If you've ever driven the mountain highways between Indiana and Altoona, you know that at times they can be pretty foggy making it very difficult to drive. Recently, I was remembering a time when I had to drive that stretch in the fog and how challenging it was. I had to focus on the lines in the road and on the tail lights ahead of me to keep my bearings. I knew that if I drifted one way I could collide with another car ahead or behind me. Drifting the other way was just as treacherous. I had to slow down and focus hard on those lines to keep on track. I also had to focus on the tail lights ahead of me to gauge my speed and to anticipate which way the road would turn next.
That story came back to me as I thought about how challenging this situation is with Ian.

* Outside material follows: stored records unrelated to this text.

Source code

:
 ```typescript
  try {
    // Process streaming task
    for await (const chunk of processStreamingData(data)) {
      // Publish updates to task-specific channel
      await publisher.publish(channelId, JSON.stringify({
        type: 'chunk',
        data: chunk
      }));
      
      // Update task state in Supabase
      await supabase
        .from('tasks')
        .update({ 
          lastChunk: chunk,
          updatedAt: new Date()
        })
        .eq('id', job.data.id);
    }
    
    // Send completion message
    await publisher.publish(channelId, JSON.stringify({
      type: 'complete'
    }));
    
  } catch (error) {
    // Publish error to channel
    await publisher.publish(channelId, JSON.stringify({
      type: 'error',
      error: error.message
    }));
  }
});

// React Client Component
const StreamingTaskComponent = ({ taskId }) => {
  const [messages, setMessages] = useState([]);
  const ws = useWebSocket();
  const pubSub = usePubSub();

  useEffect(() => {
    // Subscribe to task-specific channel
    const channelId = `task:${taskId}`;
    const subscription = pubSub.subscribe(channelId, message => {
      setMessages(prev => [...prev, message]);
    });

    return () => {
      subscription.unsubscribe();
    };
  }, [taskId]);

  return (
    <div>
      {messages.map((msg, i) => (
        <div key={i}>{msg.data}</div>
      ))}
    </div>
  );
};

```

It's treacherous to drift off our course and acknowledge fearful thoughts. If I give in, I'll be in trouble. It's also tempting to embrace and act on selfish, complaining thoughts, but that's just as treacherous. I have to focus hard on the lines provided in Scripture, the incredible promises and truths of Scripture. God is faithful and powerful and kind and good and very much involved. His favor is very much on our lives, though I don't always see it clearly. I have to stay focused on the One who leads us just ahead trusting that He knows where He's taking us. The Lord has been helping us.
Ian continues to be very alert, though he still can't communicate with us. He moves around a lot, now, stretching and shifting. None of these things were happening in the last three weeks he was in the hospital. I don't know where we're going with Ian, but I trust the Lord is doing something.
Thank you for praying for Ian...we want him to talk to us.